A game winner of the 2017 Hill Prince Stakes (G3T), defeating multiple grade 1 winner Bricks and Mortar, Yoshida also finished a strong second in this year's Whitney Stakes (G1) to multiple grade 1 winner McKinzie and finished ahead of eventual Longines Breeders' Cup Classic (G1) winner Vino Rosso , earning a 108 Beyer in the second-fastest Whitney since 1955.

At 4 Yoshida traveled to Royal Ascot in 2018, where he was beaten just 1 1/4 lengths in a field of 15 in the prestigious Queen Anne Stakes (G1) and he also contested this year's Dubai World Cup Sponsored by Emirates Airline (G1) at Meydan Racecourse. He retires with a 5-4-1 record out of 18 starts and earned $2,505,770.

Bred in Japan by Katsumi Yoshida's Northern Farm, Yoshida is by Heart's Cry, one of the leading sires in Japan and a son of influential stallion and dual American classic winner Sunday Silence, the greatest sire in Japanese history. Heart's Cry is the sire of nine grade 1 winners, two champions, and the winners of 57 graded stakes races worldwide with more than $243 million in progeny earnings. 

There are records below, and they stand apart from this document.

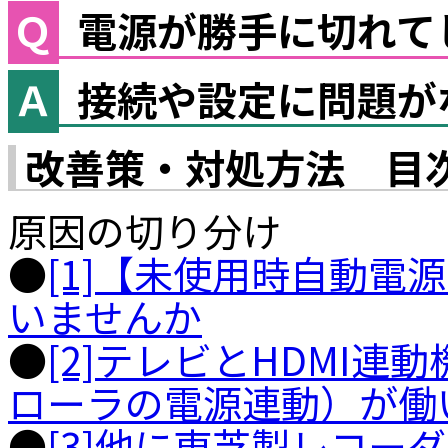
電源が勝手に切れて
接続や設定に問題が
改善策・対処方法 目
原因の切り分け
●
[1]【未使用時自動電
いませんか
●
[2]テレビとHDMI
ローラの電源連動）が働
●
[3]他に東芝製レコー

Yoshida is the second foal produced from Hilda's Passion, who captured the 2011 Ballerina Stakes (G1) at Saratoga before selling for $1,225,000 at that year's Fasig-Tipton The November Sale. Yoshida was purchased as a yearling for 94 million yen (US$765,160) at the 2015 JRHA Select Sale in Japan.

"Yoshida proved to be a versatile racehorse, winning prestigious grade 1 races on dirt and turf," said Sean Tugel, director of bloodstock services and assistant racing manager at WinStar. "He is out of a very fast grade 1-winning mare and brings back the Sunday Silence/Halo blood to America through his sire Heart's Cry. He is an outstanding physical that possesses heart as a racehorse that everyone is looking to breed into their foals."